**TRY IT:**
Copy the data below, changing every "photo" to "image" and keeping everything else unchanged. Leave the pictures out.

**DATA BELOW:**

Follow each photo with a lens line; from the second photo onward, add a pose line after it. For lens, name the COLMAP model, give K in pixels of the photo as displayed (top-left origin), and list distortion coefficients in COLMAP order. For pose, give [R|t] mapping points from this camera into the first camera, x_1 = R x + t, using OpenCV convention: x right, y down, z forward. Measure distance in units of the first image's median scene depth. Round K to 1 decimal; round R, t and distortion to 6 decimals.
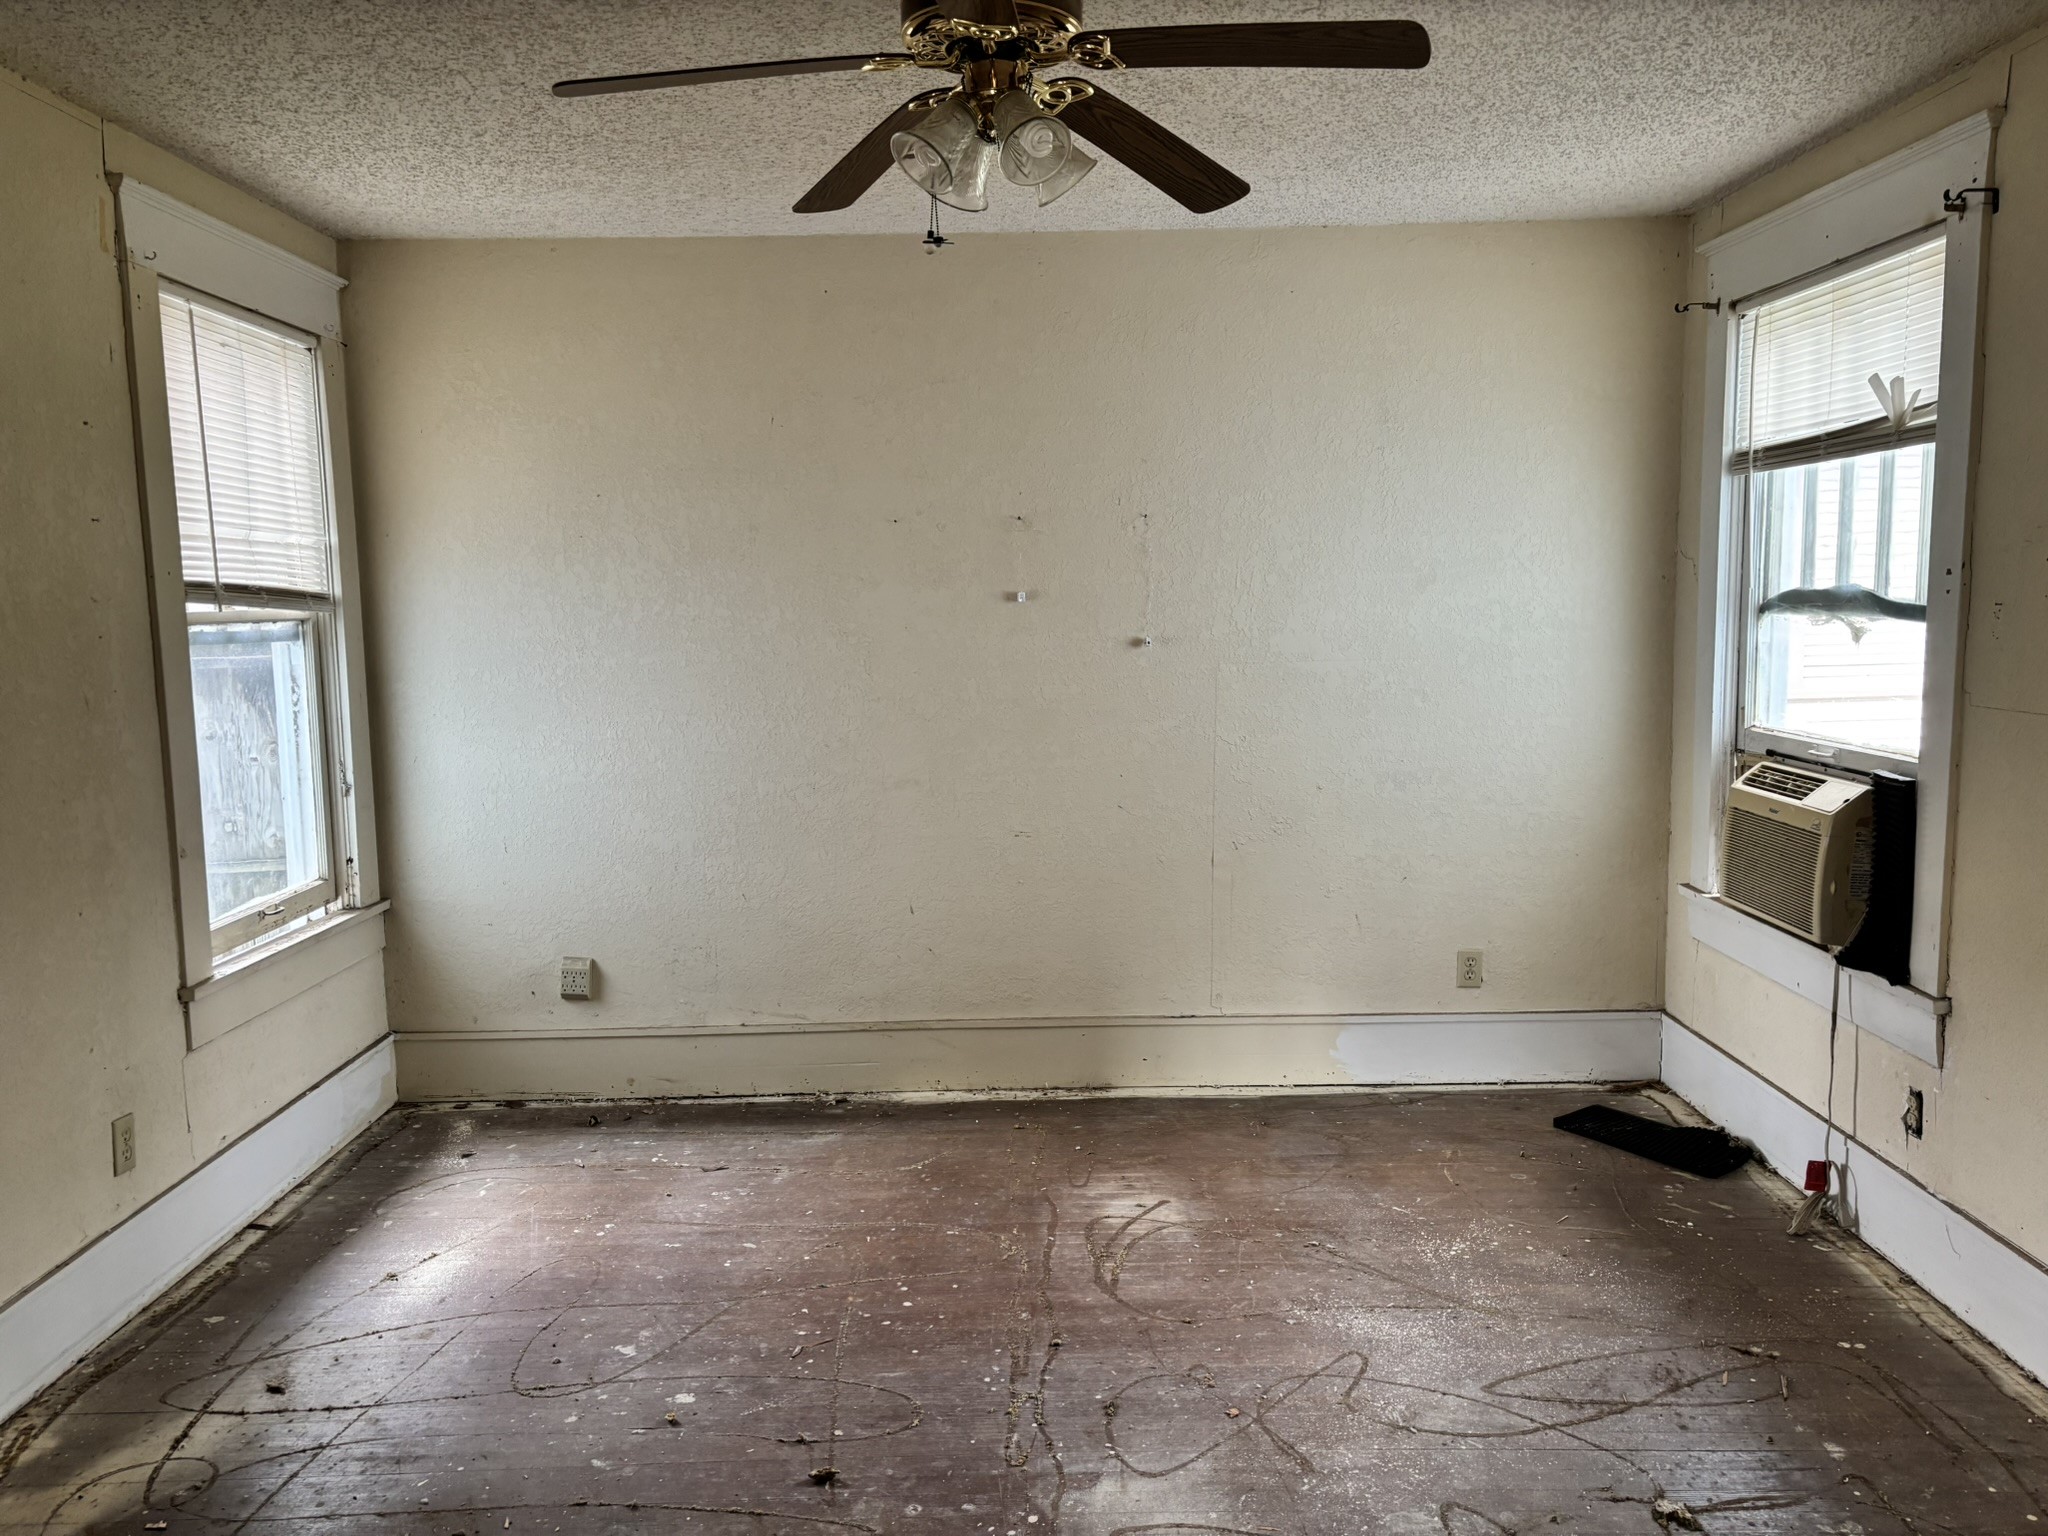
lens RADIAL K [[1543.7, 0, 1018.6], [0, 1543.7, 773.5], [0, 0, 1]] dist [0.063861, -0.073540]
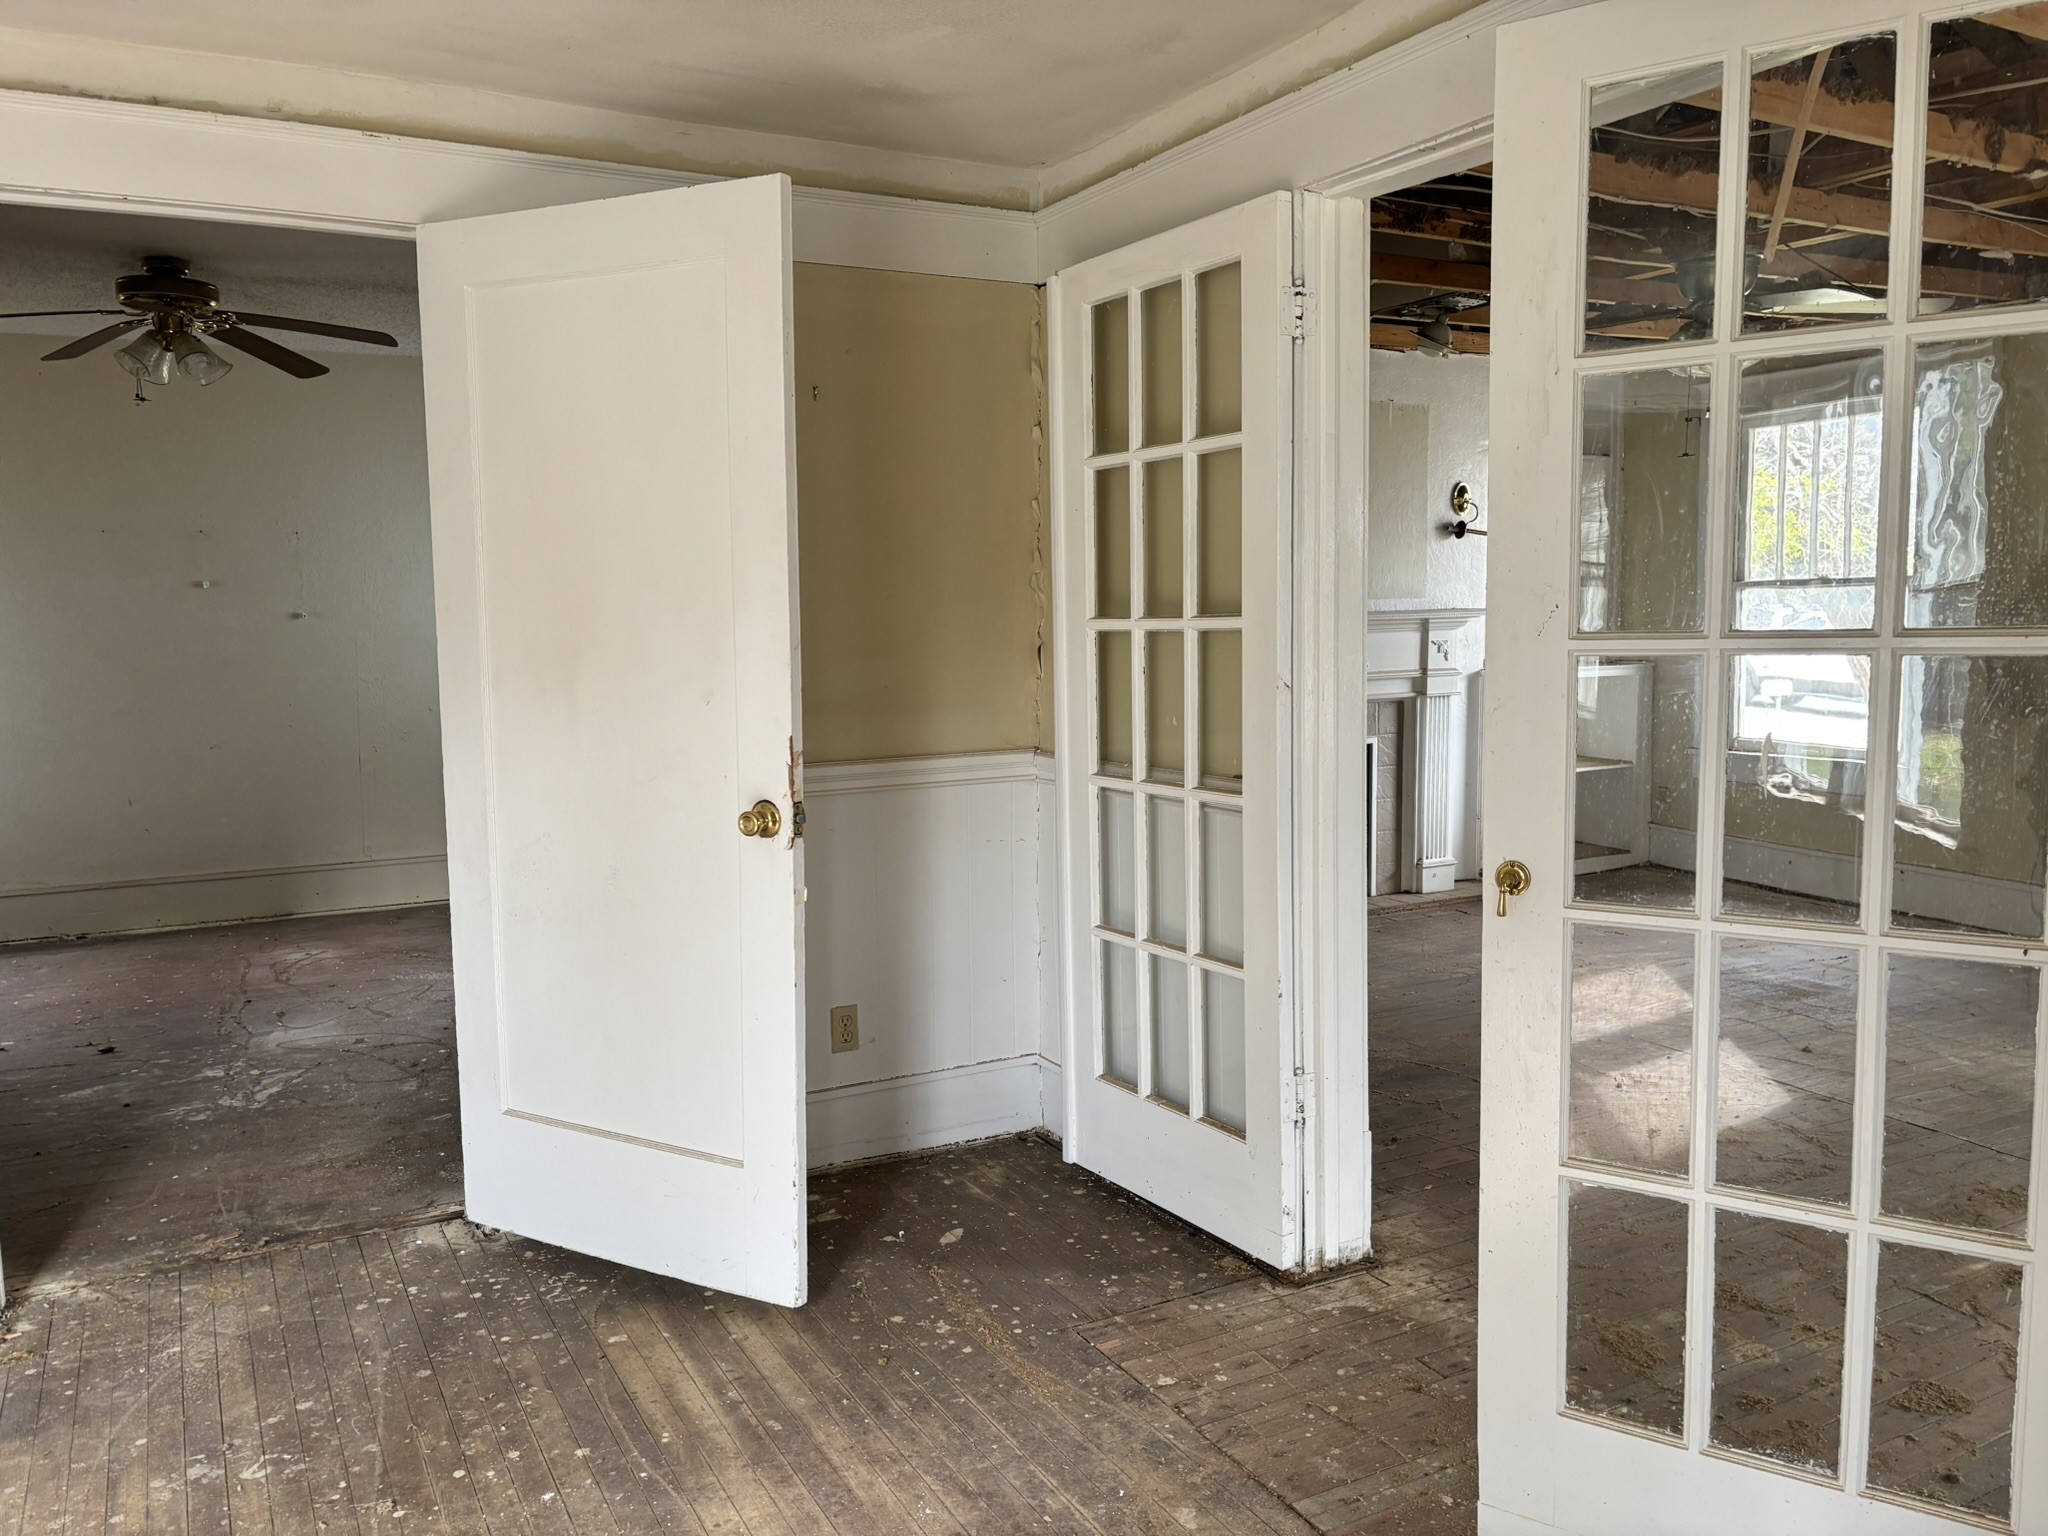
lens RADIAL K [[1543.7, 0, 1042.4], [0, 1543.7, 773.8], [0, 0, 1]] dist [0.063861, -0.073540]
pose [[0.885164, -0.048825, 0.462711, 0.012052], [0.048507, 0.998743, 0.012593, 0.112473], [-0.462745, 0.011297, 0.886420, -0.905369]]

**FINAL ANSWER:**
Follow each image with a lens line; from the second image onward, add a pose line after it. For lens, name the COLMAP model, give K in pixels of the image as displayed (top-left origin), and list distortion coefficients in COLMAP order. For pose, give [R|t] mapping points from this camera into the first camera, x_1 = R x + t, using OpenCV convention: x right, y down, z forward. Measure distance in units of the first image's median scene depth. Round K to 1 decimal; round R, t and distortion to 6 decimals.
lens RADIAL K [[1543.7, 0, 1018.6], [0, 1543.7, 773.5], [0, 0, 1]] dist [0.063861, -0.073540]
lens RADIAL K [[1543.7, 0, 1042.4], [0, 1543.7, 773.8], [0, 0, 1]] dist [0.063861, -0.073540]
pose [[0.885164, -0.048825, 0.462711, 0.012052], [0.048507, 0.998743, 0.012593, 0.112473], [-0.462745, 0.011297, 0.886420, -0.905369]]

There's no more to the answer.